If the ECJ adopts AG’s proposed conclusions, it would appear that the court judgment will apply to similar arrangements entered into between public authorities and is opening the door to a “third way” for public authorities to organise the delivery of public services and extending beyond the existing possibilities first established by the Teckal and Hamburg in-house case law.
Advocate General proposes that it is lawful to apply proportionality when excluding tenderers (Connexxion Taxi Services BV v Staat der Nederlanden, Transvision BV and others (AG’s Opinion))

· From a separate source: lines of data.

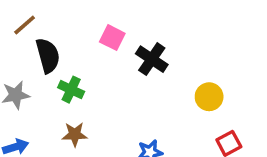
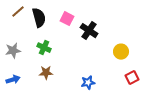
black semicircle: (48, 56) -> (39, 18), moved

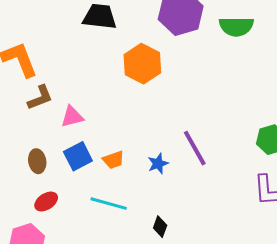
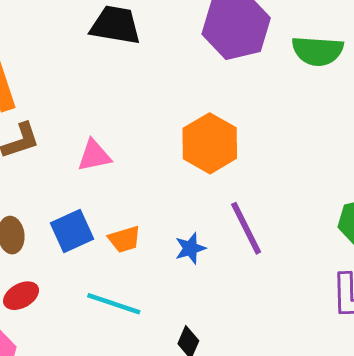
orange hexagon: (142, 64) -> (210, 143), moved
pink triangle: (72, 117) -> (94, 156), moved

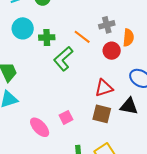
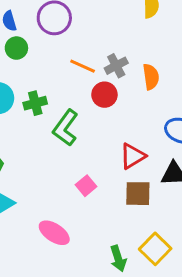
orange line: (82, 37) -> (83, 66), moved
red circle: (112, 51) -> (104, 95), moved
pink square: (66, 117) -> (86, 186), moved

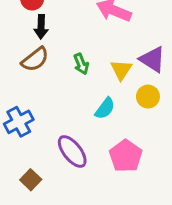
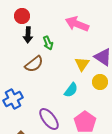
brown semicircle: (35, 59) -> (34, 64), moved
green arrow: (81, 64) -> (48, 43), moved

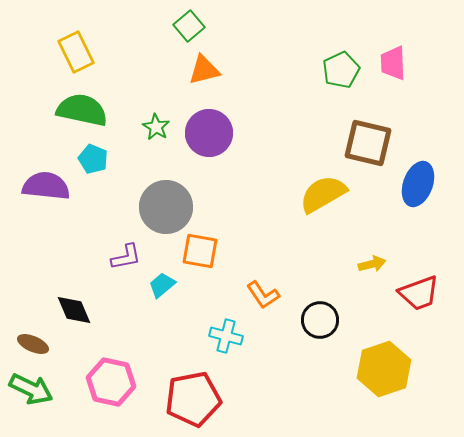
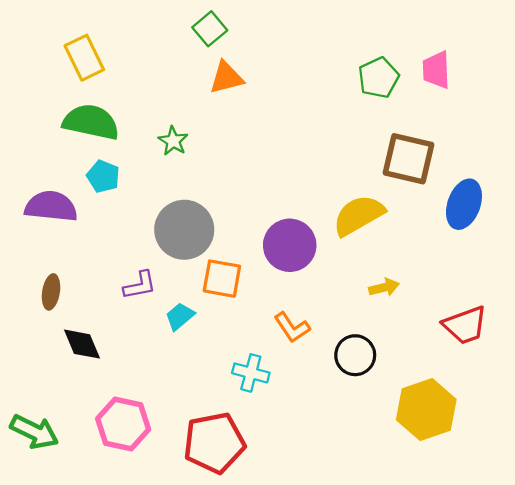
purple circle: (209, 133) -> (290, 245), moved
yellow arrow: (372, 264) -> (384, 287), moved
brown ellipse: (33, 344) -> (51, 292), moved, turned 76

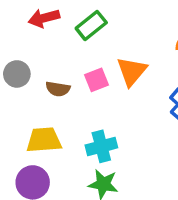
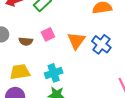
orange triangle: (132, 71) -> (76, 41), moved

Advocate General Wathelet has delivered an opinion in a case responding to the questions referred to ECJ by the Supreme Court of the Netherlands. The AG proposed that:
- Article 45(2) of Directive 2004/18/EC does not preclude a national measure under which the contracting authority must apply the principle of proportionality for the purpose of excluding a tenderer who has been guilty of grave professional misconduct, even when that option is not expressly referred to in the descriptive document for the contract.
- Articles 1 and 2 of Directive 89/665/EEC are not compatible with legislation, or the usual practice, of a member state which limits the scope of the review procedures to a review merely of the reasonableness of the decisions of contracting authorities.
Given the flexibilities, and the self-cleaning provisions that now appear in Directive 2014/24/EU (and in the Public Contracts Regulations 2015), relating to selection and exclusion of economic operators, the issues arising in this case are less likely to arise going forward. This point would also apply to the issue of the availability of remedies given the provisions of Chapters 5 and 6 of the 2015 Regulations.